History

Carnegie, founded as a trading house by David Carnegie in 1803, is one of the Nordic region’s oldest trademarks. The company comprised a variety of operations and the streamlining towards financial services was initiated with the formation of the investment bank Bankirfirman Langenskiöld in 1932. 

Carnegie in its modern format was formed when its equity brokerage operations expanded in the late 1960s and a number of successful stockbrokers were recruited. Equity research activity was gradually increased and Carnegie developed into a broader investment bank in the 1980s, with a focus on brokering Nordic equities to local and global institutions.  

Carnegie grew sharply in the 1990s and its broad knowledge of Nordic companies was utilised to expand M&A, IPO and ECM advisory operations. Carnegie successively built up a network of wealthy private individuals in private brokerage. This formed the foundation for private banking services, which became a separate business area in 2004. With the acquisitions of HQ Bank and HQ Fonder in 2010, Carnegie assumed a leading role in private banking and in actively managing funds in Sweden.  
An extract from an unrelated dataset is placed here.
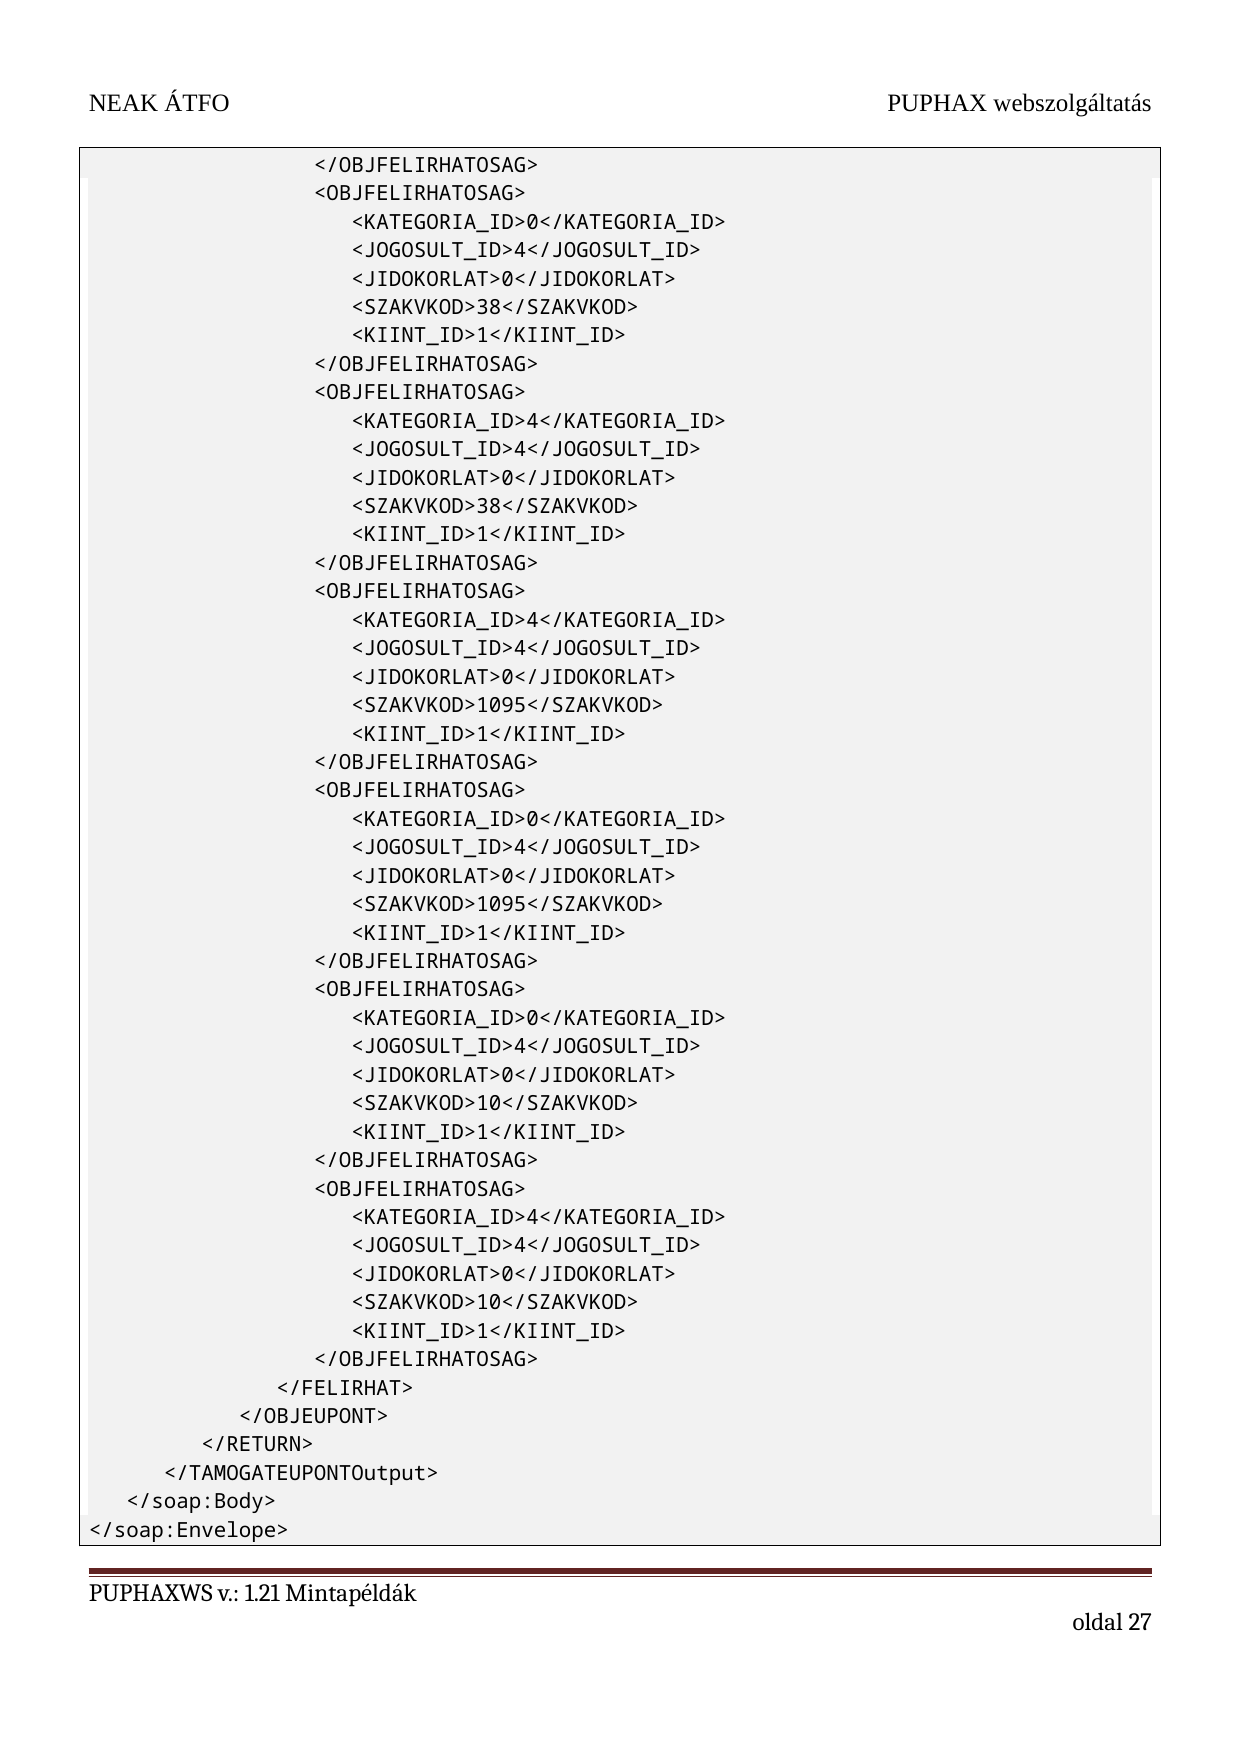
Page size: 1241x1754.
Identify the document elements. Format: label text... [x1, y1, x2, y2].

Carnegie has an entrepreneurial heritage and has been a pioneer in several areas. Carnegie transformed equity brokerage in Sweden in the 1960-70s. In the 1980-90s, Carnegie was quick to recognise the potential of selling Nordic equities to foreign institutions and was the first Nordic player with offices in both London and New York.

Success was the result of driven employees, a strong track record, customer-oriented work methods, in-depth knowledge of the Nordic markets and strong global distribution.